Gabriel Klein guilty of 2nd-degree murder in Abbotsford high school stabbing

Letisha Reimer, 13, was killed Nov. 1, 2016 in a stabbing at Abbotsford Senior Secondary.Letisha Reimer, 13, was killed Nov. 1, 2016 in a stabbing at Abbotsford Senior Secondary.
Gabriel Klein has been convicted of second-degree murder in the stabbing death of Letisha Reimer at Abbotsford Senior Secondary on Nov. 1, 2016. (Sketch by Felicity Don)Gabriel Klein has been convicted of second-degree murder in the stabbing death of Letisha Reimer at Abbotsford Senior Secondary on Nov. 1, 2016. (Sketch by Felicity Don)
Gabriel Klein’s lawyer, Martin Peters, with co-counsel Megan Vis-Dunbar, addresses the media after the judge’s ruling on Friday, March 6 at B.C. Supreme Court in New Westminster. (Vikki Hopes/Abbotsford News)Gabriel Klein’s lawyer, Martin Peters, with co-counsel Megan Vis-Dunbar, addresses the media after the judge’s ruling on Friday, March 6 at B.C. Supreme Court in New Westminster. (Vikki Hopes/Abbotsford News)

There is no evidence to show that Gabriel Klein was suffering from a mental disturbance when he stabbed and killed 13-year-old Letisha Reimer on Nov. 1, 2016 at Abbotsford Senior Secondary, a judge ruled Friday.
+ + + + +
• **Tasks**
A – Rewrite the stretch of the article on the Abbotsford stabbing verdict from "There is no" through "judge ruled Friday.", replacing "stabbed and killed" with "fatally stabbed".
B – Using the article on the Abbotsford stabbing verdict, answer these questions:
(i) Who made the sketch that accompanies the report of the conviction?
(ii) What is the name of Gabriel Klein's lawyer?
(iii) How old was Letisha Reimer when she was killed?
+ + + + +
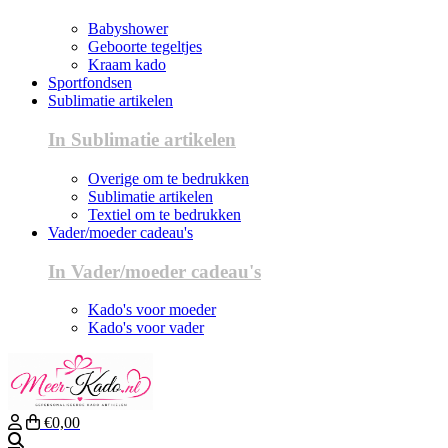
Babyshower
Geboorte tegeltjes
Kraam kado
Sportfondsen
Sublimatie artikelen
In Sublimatie artikelen
Overige om te bedrukken
Sublimatie artikelen
Textiel om te bedrukken
Vader/moeder cadeau's
In Vader/moeder cadeau's
Kado's voor moeder
Kado's voor vader
€0,00
Zoeken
+ + + + +
• **Responses by item number**
A –
There is no evidence to show that Gabriel Klein was suffering from a mental disturbance when he fatally stabbed 13-year-old Letisha Reimer on Nov. 1, 2016 at Abbotsford Senior Secondary, a judge ruled Friday.

B –
(i) Felicity Don
(ii) Martin Peters
(iii) 13